PROBLEMS TO WORK ON:
[1] Decide whether each statement below agrees with the forum thread on DIY CO2 with PVC pipe. Answer yes or no for (a), (b), and (c), and quote the thread's deciding words for each. (a) SkinniMini's tank holds 20 gallons. (b) mrbelvedere138 recommends a 2-liter soda bottle. (c) bigstick120 suggests looking for a bottle at a local Walmart or grocery store.
[2] Carry on the forum thread on DIY CO2 with PVC pipe from the point where it stops.

PASSAGE TO READ:
........

# DIY CO2 using PVC?



## SkinniMini (Mar 26, 2006)

Lately I have been seriously thinking of building a DIY system out of PVC pipe for my 20 gal tank..kind of like a homemade, larger version of the neat little Hagen unit that I have on there now.
I have the tools, & the technology, can anyone with experience on this steer me in the right direction? (On a quick search, all I can find so far is info on the soda bottle method, or the diy pressurized, but will keep looking)


----------



## mrbelvedere138 (Jan 18, 2006)

It is much easier to just get a 1 gallon Gatorade bottle and do it that way.


----------



## SkinniMini (Mar 26, 2006)

I am looking more for something sturdier, & compact, able to fit in the space behind my aquarium-I don't like the look of soda bottles, I don't want to have them sitting on my floor while I have to figure out a way to hide them & have seen people use the PVc, I just can't remember where..


----------



## bigstick120 (Mar 8, 2005)

To me PVC would be like using glass, which with DIY inst the best idea. If you get pressure build up you could have a major problem on your hands. Find a plastic bottle that would fit your needs. There are thousands of different styles, check out your local walmart or grocery store for a bottle


----------



## LilLou (Apr 23, 2006)

........

RECORDS SHOWN:
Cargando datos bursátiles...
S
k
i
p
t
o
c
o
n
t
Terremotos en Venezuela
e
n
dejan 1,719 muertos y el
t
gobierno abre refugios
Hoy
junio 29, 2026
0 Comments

........

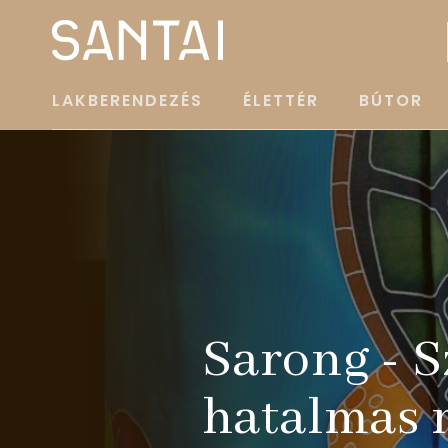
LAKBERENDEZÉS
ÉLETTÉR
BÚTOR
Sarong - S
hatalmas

........

ANSWERS FOR THE EXERCISE:
[1]
(a) Yes: "for my 20 gal tank"
(b) No: "a 1 gallon Gatorade bottle"
(c) Yes: "check out your local walmart or grocery store for a bottle"

[2]
Depeneding on the size of reactor you are looking for here is the formula worked out to figure out what you need:


Calculations based on 6" tall pipe
(.3' X .3') X .7856=.070704 X .5'=.035352 Sq Ft

.35352 Sq Ft X 7.5 gal/Sq Ft= .26514 Gallons

.26514 Gal X 128 ounces/gal= 33.92792 ounces

33.92 ounces = approx 1 liter

so for a 2L bottle use a 12" pipe
3L use 18" pipe

cap the bottom, short piece of pipe, threaded adapter, screw cap drilled and tapped for hose barb adapter fitting.

Hope it helps
Lou


----------



## wiste (Feb 10, 2006)

If using PVC, over pressure protection is a good idea. My first CO2 generation system, an aquamedic, was of hardplastic. It used a small pop-off valve for protection.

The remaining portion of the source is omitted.